*EXTRACT:*
§ §

In the Korn shell, like in the Bourne shell, quotes and backticks (the archaic form of command substitution) can be unmatched, and you have to help the tokeniser to tell where backticks end. Inside backticks there's another level of backslash processing.

 echo "`date"

works and is the same as:

 echo "`date`"
 echo "$(date)"

And:

 echo `echo "foo`

works and is the same as:

 echo `echo "foo"`
 echo $(echo "foo")

If you do:

 grep "`date +"%b %d"`"

That's taken as a `grep` word and then <code>"\`date +"</code> (unclosed backticks inside double quotes) concatenated with `%b` and then `%d` concatenated with another unclosed backticks inside double-quotes: <code>"\`"</code>. So it's like

 grep "$(date +)"%b %d"$()"

§ §

*RECORD EXTRACTS:*
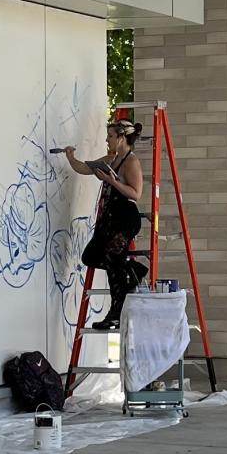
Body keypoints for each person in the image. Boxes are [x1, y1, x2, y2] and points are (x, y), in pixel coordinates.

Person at [63, 120, 147, 329]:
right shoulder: (111, 159)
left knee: (112, 259)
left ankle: (116, 311)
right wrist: (71, 157)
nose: (107, 140)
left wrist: (111, 181)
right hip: (110, 217)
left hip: (125, 216)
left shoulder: (131, 162)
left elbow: (136, 194)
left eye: (110, 136)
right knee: (90, 256)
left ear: (121, 137)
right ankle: (134, 270)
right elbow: (84, 168)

§ §

*EXERCISE REQUIREMENTS:* Return the Korn shell backtick text above in full, word for word.

*RESULT OF THE TASK:*
In the Korn shell, like in the Bourne shell, quotes and backticks (the archaic form of command substitution) can be unmatched, and you have to help the tokeniser to tell where backticks end. Inside backticks there's another level of backslash processing.

 echo "`date"

works and is the same as:

 echo "`date`"
 echo "$(date)"

And:

 echo `echo "foo`

works and is the same as:

 echo `echo "foo"`
 echo $(echo "foo")

If you do:

 grep "`date +"%b %d"`"

That's taken as a `grep` word and then <code>"\`date +"</code> (unclosed backticks inside double quotes) concatenated with `%b` and then `%d` concatenated with another unclosed backticks inside double-quotes: <code>"\`"</code>. So it's like

 grep "$(date +)"%b %d"$()"